The new type of canola produces naturally stable oil that doesn’t require hydrogenation, a process used by snack food manufacturers to extend the shelf life of regular vegetable oils. Hydrogenation has the undesirable side effect of creating trans fats.
A trans fat ban would boost demand for high oleic oils and increase seeded acreage of the specialty canola, which is already growing at a break-neck pace.
The only cloud is the experience growers had with Dow’s version of the crop in 2004.
Rick Lindsay is one of a number of producers who reported problems with Nexera canola this year.
He planted four types of canola within a three-day span this spring on his farm near Arborfield, Sask. His Roundup Ready, Liberty Link and Millenium all went No. 1 and delivered respectable yields in the 35-37 bushels per acre range despite a late-season frost.
“Our Nexera is just all over the place. We’ve got some that could make No. 2 and some that will probably be sample,” said Lindsay.
Samples contained as much as 18 percent green seed, the crop yielded only 22 bu. per acre and there were high levels of dockage.
“Those are the frustrating things with growing Nexera,” said Lindsay.
He credits Dow with accepting responsibility for the problem and taking steps to compensate growers, but the experience has left a sour taste in his mouth.
“It’s going to take me a little while before I get too excited about growing any more of these high oleic canolas.”
Zacharias said Dow recognizes something went wrong with the 2004 Nexera crop.
“We do have a higher proportion of No. 2 and No. 3 grade than what the generic crop would be.”
The company’s best explanation for what happened is that cool conditions led to the lowest growing degree days on record in Manitoba, most of Saskatchewan and central Alberta. That didn’t mesh well with Nexera, which is longer maturing than other canola varieties.
To rectify that, Dow and its contracting partners have adjusted the grading schedule for the high oleic canola by significantly reducing discounts associated with not making the top grade.
The company is offering similar incentives in its 2005 grower contracts even though the weather conditions in 2004 were “extremely rare” and Nexera has performed well under more typical growing conditions.

▸ Task requirements:
**1.** According to the canola article, what does Dow give as its best explanation for the poor 2004 Nexera crop? Answer in one to three sentences.
**2.** In the canola article, what yield per acre did Rick Lindsay's Nexera crop produce?
**3.** Extend the canola article by a few more sentences, picking up after its last sentence.

[Chart-based quiz items]
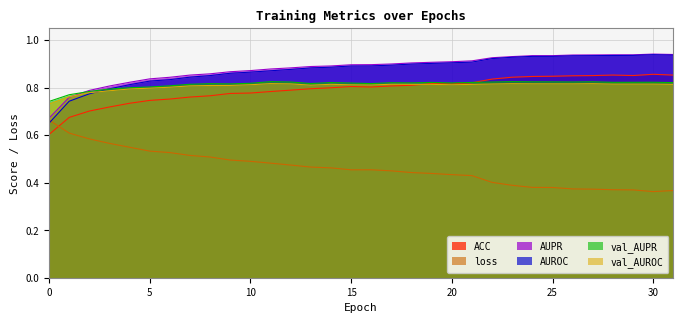

Reading right to left, extract all data points from this chart.

ACC: 31=0.9	30=0.9	29=0.9	28=0.9	27=0.9	26=0.8	25=0.8	24=0.8	23=0.8	22=0.8	21=0.8	20=0.8	19=0.8	18=0.8	17=0.8	16=0.8	15=0.8	14=0.8	13=0.8	12=0.8	11=0.8	10=0.8	9=0.8	8=0.8	7=0.8	6=0.8	5=0.7	4=0.7	3=0.7	2=0.7	1=0.7	0=0.6
AUPR: 31=0.9	30=0.9	29=0.9	28=0.9	27=0.9	26=0.9	25=0.9	24=0.9	23=0.9	22=0.9	21=0.9	20=0.9	19=0.9	18=0.9	17=0.9	16=0.9	15=0.9	14=0.9	13=0.9	12=0.9	11=0.9	10=0.9	9=0.9	8=0.9	7=0.9	6=0.8	5=0.8	4=0.8	3=0.8	2=0.8	1=0.8	0=0.7
AUROC: 31=0.9	30=0.9	29=0.9	28=0.9	27=0.9	26=0.9	25=0.9	24=0.9	23=0.9	22=0.9	21=0.9	20=0.9	19=0.9	18=0.9	17=0.9	16=0.9	15=0.9	14=0.9	13=0.9	12=0.9	11=0.9	10=0.9	9=0.9	8=0.9	7=0.8	6=0.8	5=0.8	4=0.8	3=0.8	2=0.8	1=0.7	0=0.6
val_AUPR: 31=0.8	30=0.8	29=0.8	28=0.8	27=0.8	26=0.8	25=0.8	24=0.8	23=0.8	22=0.8	21=0.8	20=0.8	19=0.8	18=0.8	17=0.8	16=0.8	15=0.8	14=0.8	13=0.8	12=0.8	11=0.8	10=0.8	9=0.8	8=0.8	7=0.8	6=0.8	5=0.8	4=0.8	3=0.8	2=0.8	1=0.8	0=0.7
val_AUROC: 31=0.8	30=0.8	29=0.8	28=0.8	27=0.8	26=0.8	25=0.8	24=0.8	23=0.8	22=0.8	21=0.8	20=0.8	19=0.8	18=0.8	17=0.8	16=0.8	15=0.8	14=0.8	13=0.8	12=0.8	11=0.8	10=0.8	9=0.8	8=0.8	7=0.8	6=0.8	5=0.8	4=0.8	3=0.8	2=0.8	1=0.8	0=0.7
loss: 31=0.4	30=0.4	29=0.4	28=0.4	27=0.4	26=0.4	25=0.4	24=0.4	23=0.4	22=0.4	21=0.4	20=0.4	19=0.4	18=0.4	17=0.4	16=0.5	15=0.5	14=0.5	13=0.5	12=0.5	11=0.5	10=0.5	9=0.5	8=0.5	7=0.5	6=0.5	5=0.5	4=0.5	3=0.6	2=0.6	1=0.6	0=0.7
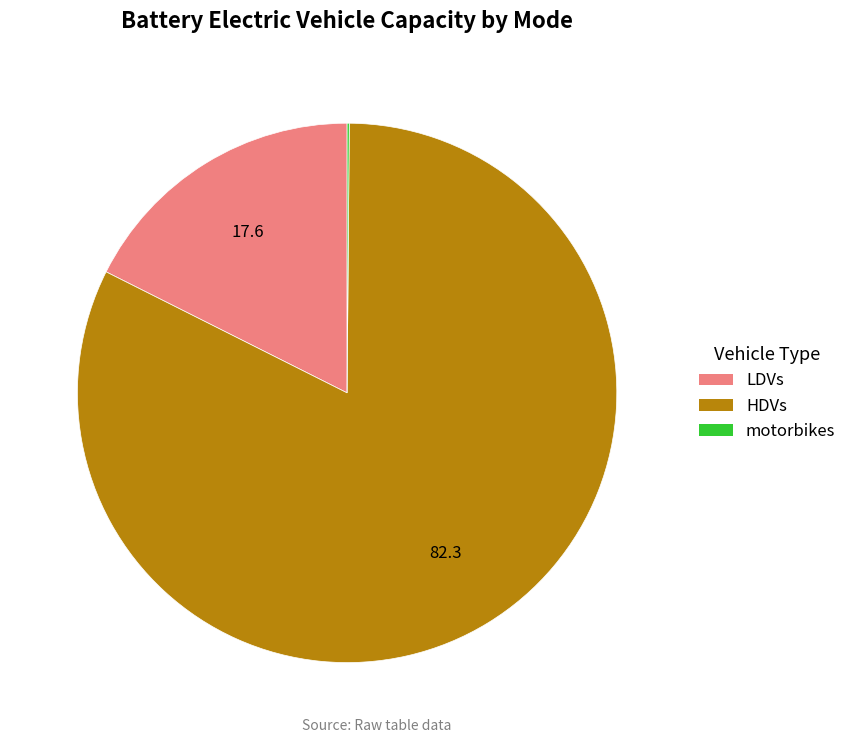

The HDVs slice represents 88% of the pie. True or false?

False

▸ Outputs for the tasks:
**1.** Cool conditions produced the lowest growing degree days on record in Manitoba, most of Saskatchewan and central Alberta. Nexera matures later than other canola varieties, so it did not do well under those conditions.

**2.** 22 bushels per acre.

**3.**
A spokesperson for Cargill said there were no similar agronomic problems with its line of high oleic canolas.
“We didn’t have any issues that weren’t experienced by the regular industry,” said specialty canola oils production manager Gary Galbraith. He admitted the InterMountain Canola varieties grown in 2004 had a “yield drag” in registration trials when compared to check varieties.
Cargill and Dow are offering new varieties in 2005 that are intended to address that issue, with some of them delivering yields as high as 125 percent of check varieties in registration trials.
Galbraith said there still seems to be overwhelming producer interest in high oleic canola based on the fact that the company has already sold out its 2005 contracting program.
According to industry estimates, growers seeded 800,000 acres of high oleic canola in 2004, which represents about seven percent of the total canola crop.
Galbraith expects a 200-300 percent increase in Cargill’s high oleic acreage in 2005. Zacharias said Dow’s acreage, which was higher than Cargill’s in 2004, is expected to grow 200 percent.
Both companies anticipate demand for the product will continue growing as new labelling laws take effect.
Canadian food manufacturers are required to list trans fat contents on processed and packaged foods by Jan. 1, 2005. U.S. manufacturers will follow suit on Jan. 1, 2006.